BU SÖYLEYİŞİ MUTLAKA OKUYUN



O anlattıkça ben dehşete düştüm.
Korktum!

O, bir ‘hacker.’
Öyle şeylerden söz ediyordu ki, George Orwell’ın ‘1984’ü gibiydi.
İşte nihayet, ‘büyük birader’ bizi izliyordu.
Kod adı ‘the mask.’
76 doğumlu.
E-mail attı, buluşmak istedi.
Neyle karşılaşacağımı bilmeden gittim.
Dönerken dudağım uçuklamıştı.
Gördüklerimden, duyduklarımdan sonra kafamda çınlayan cümle şuydu: “Hedef seçildiysek yandık! Kurtuluşumuz yok!” Allah hepimizi korusun!
O, artık hayatımızın ayrılmaz parçası haline gelen bilgisayarlarımız var ya…
Onlar bize doğrultulabilecek silahlar aynı zamanda…
Bilgisayarınıza bir dosya atılıyor, tıklarsanız bitiyor…
Ne özel hayatınız kalıyor, ne mahreminiz…

Siz kimsiniz, nesiniz?
- Ben bir hacker’ım.

Bilgisayar üzerine eğitim mi aldınız?
- Hayır, askeri okul mezunuyum. 2011’e kadar deniz astsubayıydım, sonra ordudan ayrıldım. Bilgisayar önce hobimdi, derken tutkum oldu. Hiçbir eğitim almadım. Merak ettim, araştırdım ve kendimi geliştirdim…

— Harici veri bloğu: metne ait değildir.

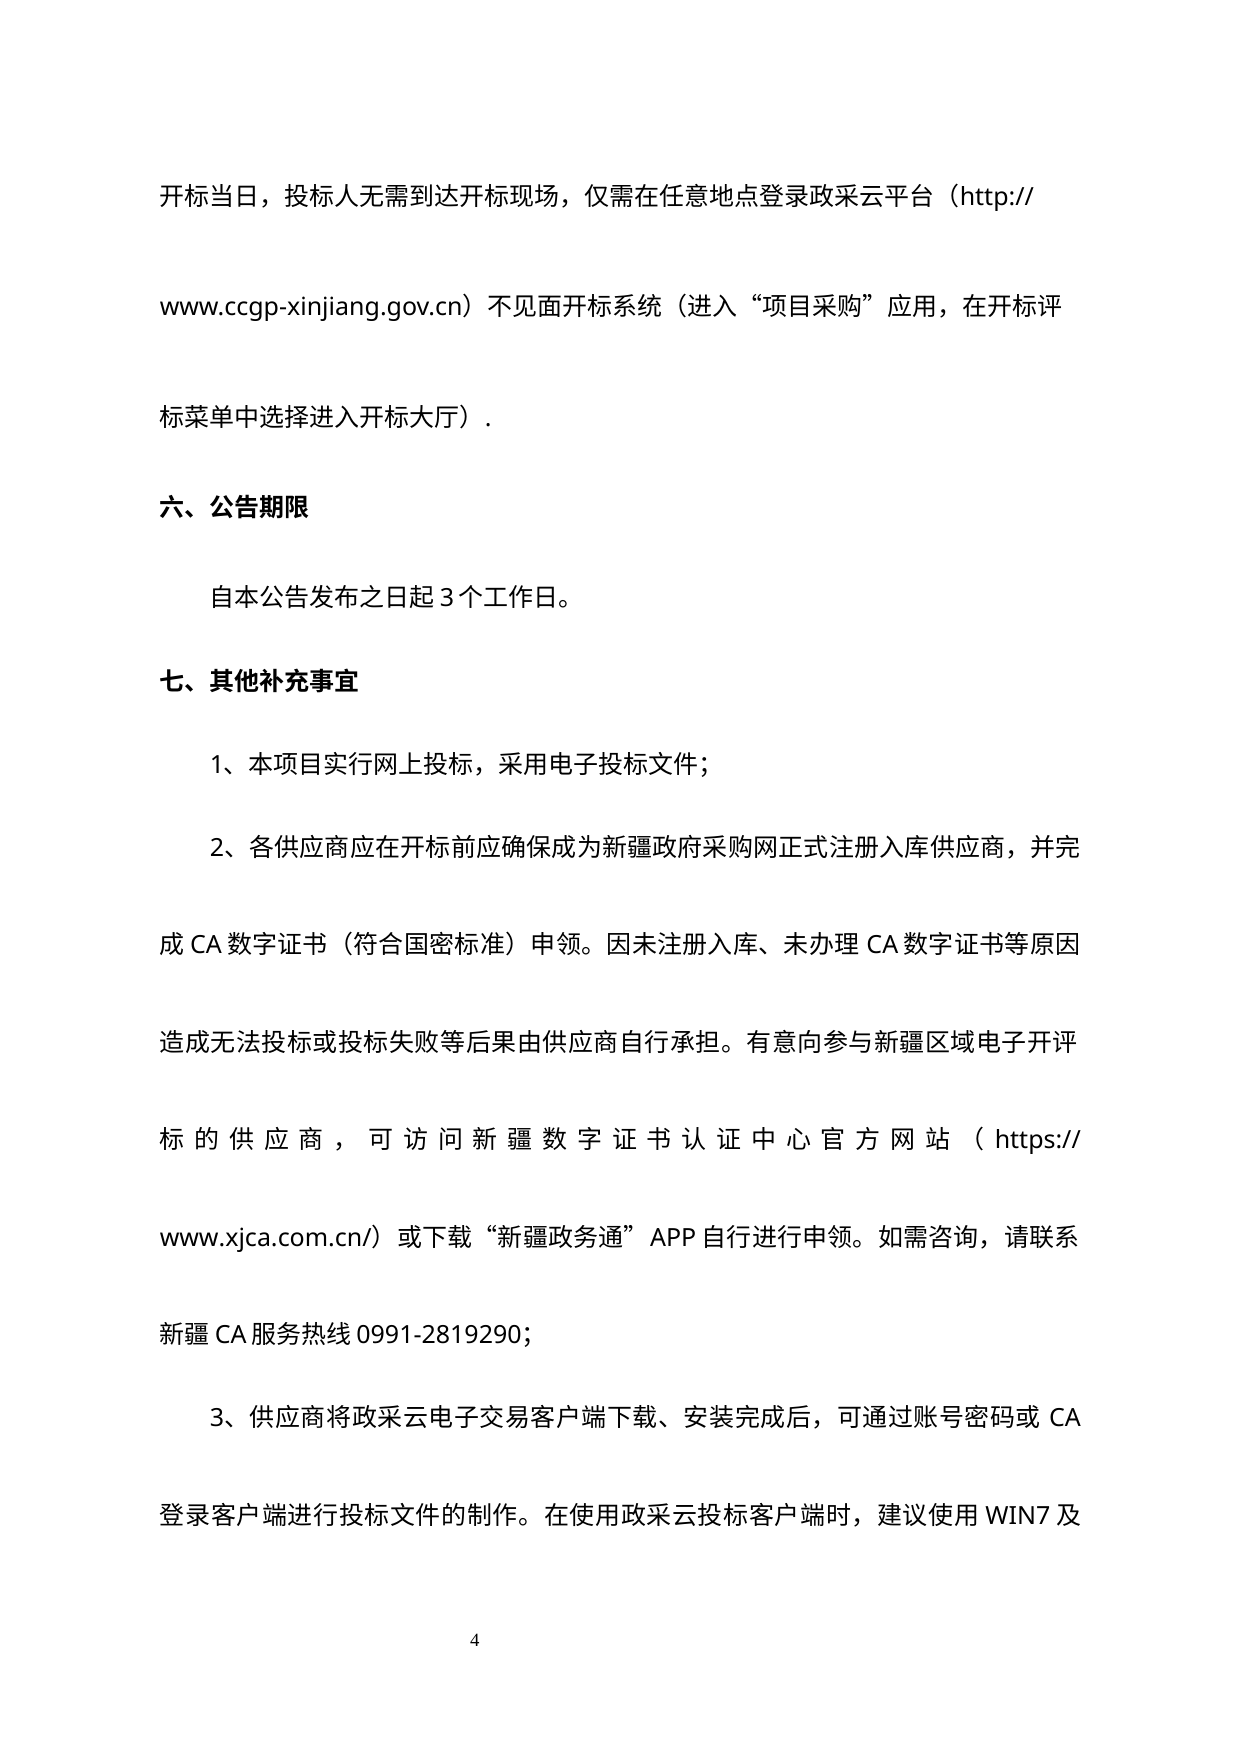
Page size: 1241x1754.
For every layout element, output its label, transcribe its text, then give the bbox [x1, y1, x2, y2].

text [159, 1383, 1081, 1546]
text 七、其他补充事宜 [159, 647, 1081, 712]
text 1、本项目实行网上投标，采用电子投标文件； [159, 730, 1081, 795]
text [159, 162, 1081, 448]
text 自本公告发布之日起3个工作日。 [159, 563, 1081, 628]
text 六、公告期限 [159, 473, 1081, 538]
text 2、各供应商应在开标前应确保成为新疆政府采购网正式注册入库供应商，并完成CA数字证书（符合国密标准）申领。因未注册入库、未办理CA数字证书等原因造成无法投标或投标失败等后果由供应商自行承担。有意向参与新疆区域电子开评标的供应商，可访问新疆数字证书认证中心官方网站（https://www.xjca.com.cn/）或下载“新疆政务通”APP自行进行申领。如需咨询，请联系新疆CA服务热线0991-2819290； [159, 813, 1081, 1365]
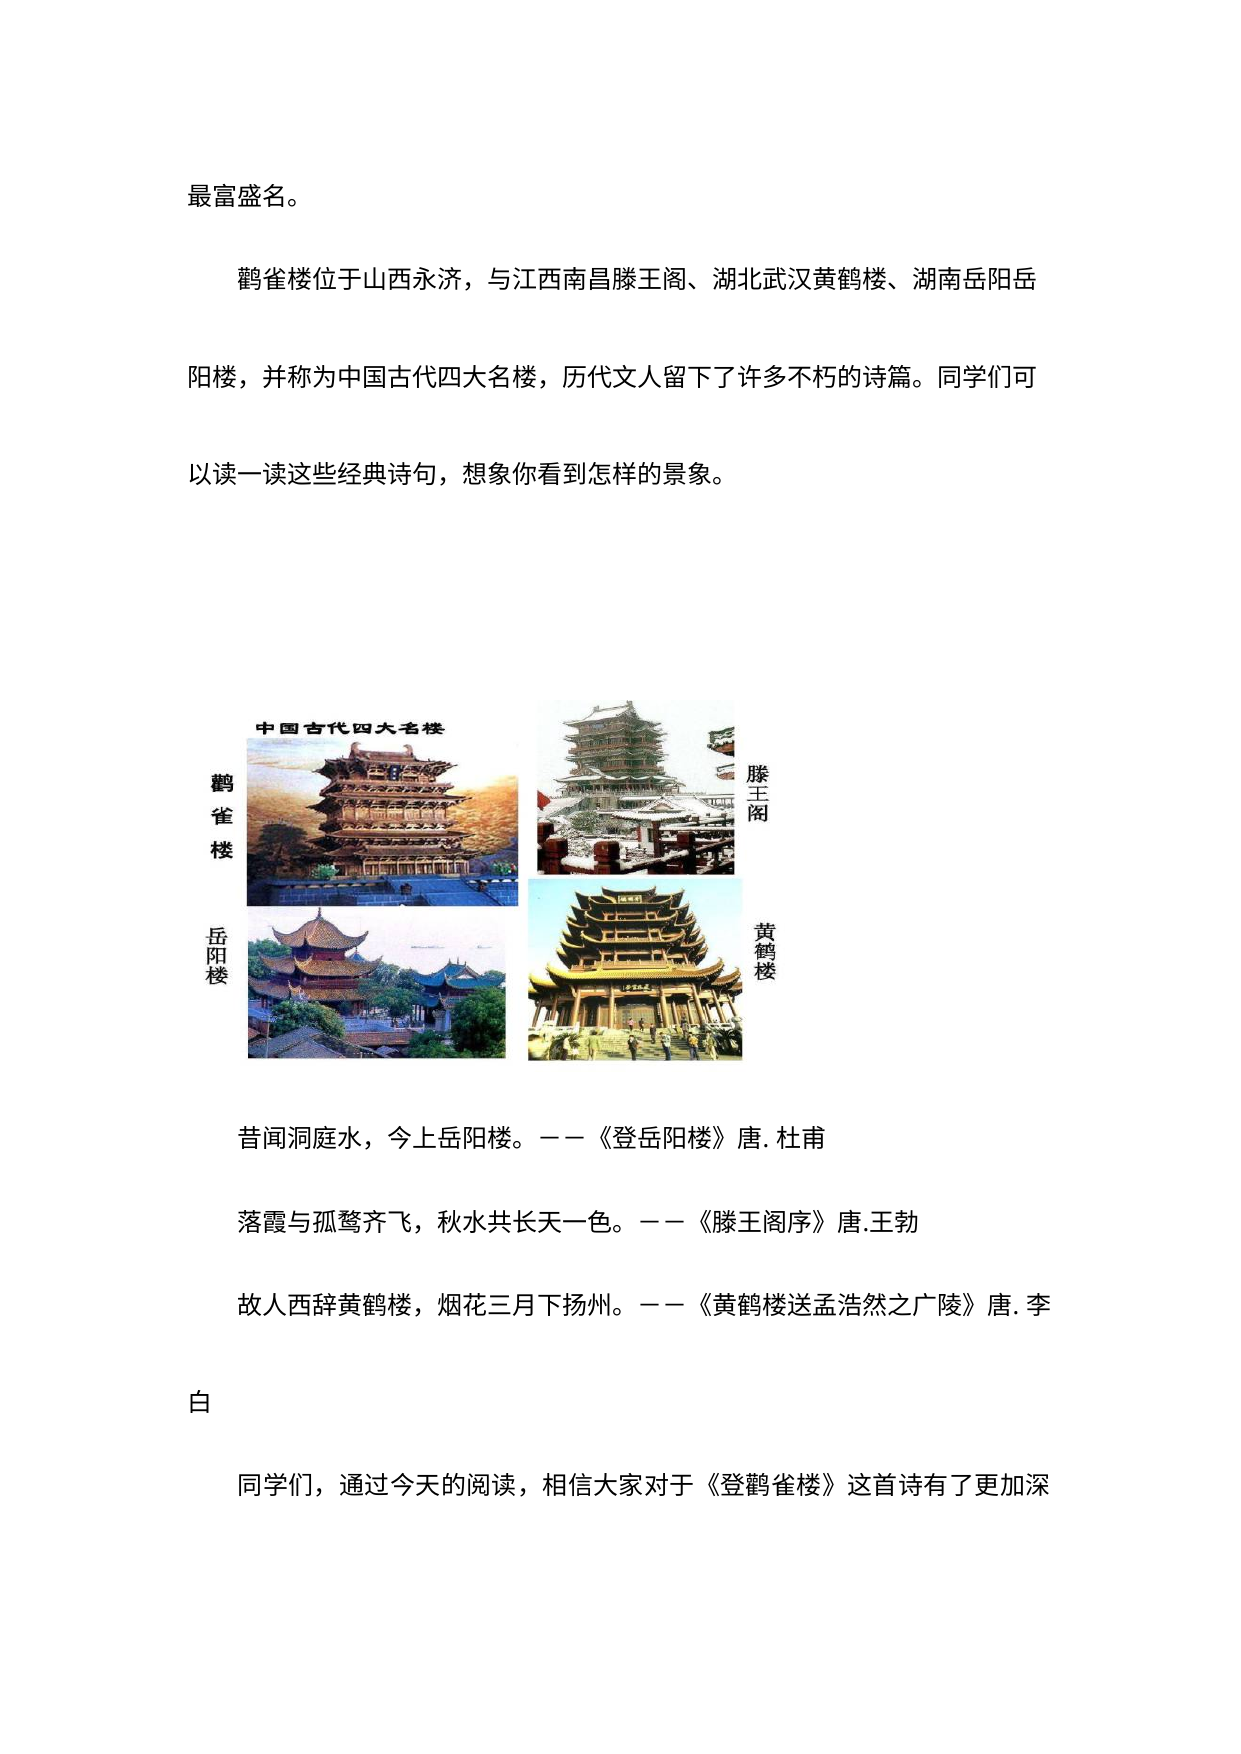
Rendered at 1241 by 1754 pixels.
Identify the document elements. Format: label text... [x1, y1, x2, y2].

text 鹳雀楼位于山西永济，与江西南昌滕王阁、湖北武汉黄鹤楼、湖南岳阳岳阳楼，并称为中国古代四大名楼，历代文人留下了许多不朽的诗篇。同学们可以读一读这些经典诗句，想象你看到怎样的景象。 [187, 245, 1053, 1090]
text 故人西辞黄鹤楼，烟花三月下扬州。－－《黄鹤楼送孟浩然之广陵》唐. 李白 [187, 1271, 1053, 1433]
text 昔闻洞庭水，今上岳阳楼。－－《登岳阳楼》唐. 杜甫 [187, 1104, 1053, 1169]
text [187, 162, 1053, 227]
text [187, 1451, 1053, 1516]
text 落霞与孤鹜齐飞，秋水共长天一色。－－《滕王阁序》唐.王勃 [187, 1188, 1053, 1253]
picture [187, 700, 792, 1072]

Bu konuda ne kadar iyisiniz?
- Yapabildiğim şeyleri göstersem korkarsınız! Bilgisayarınızla vedalaşırsınız!

TABİİ Kİ İLLEGAL
Tam olarak ne yapıyorsunuz?
- Aklınıza ne gelirse. Kimin neye ihtiyacı varsa. Hacker dediğiniz, sistemlerin güvenlik açıklarını bulup, değiştirebilecek, onarabilecek biridir. Şifre kırar, bazı programları lisanslı hale getirir, istediği bilgisayar sistemine girer, bilgi toplar, bilgi aktarır. Ben de bunların hepsini yapabiliyorum. Uzun süre dedektiflik şirketleri için çalıştım. Ama artık şirketlere güvenlik hizmeti veriyorum. Yaptığım anlaşmaya göre, güvenlik taramalarını yapıyorum.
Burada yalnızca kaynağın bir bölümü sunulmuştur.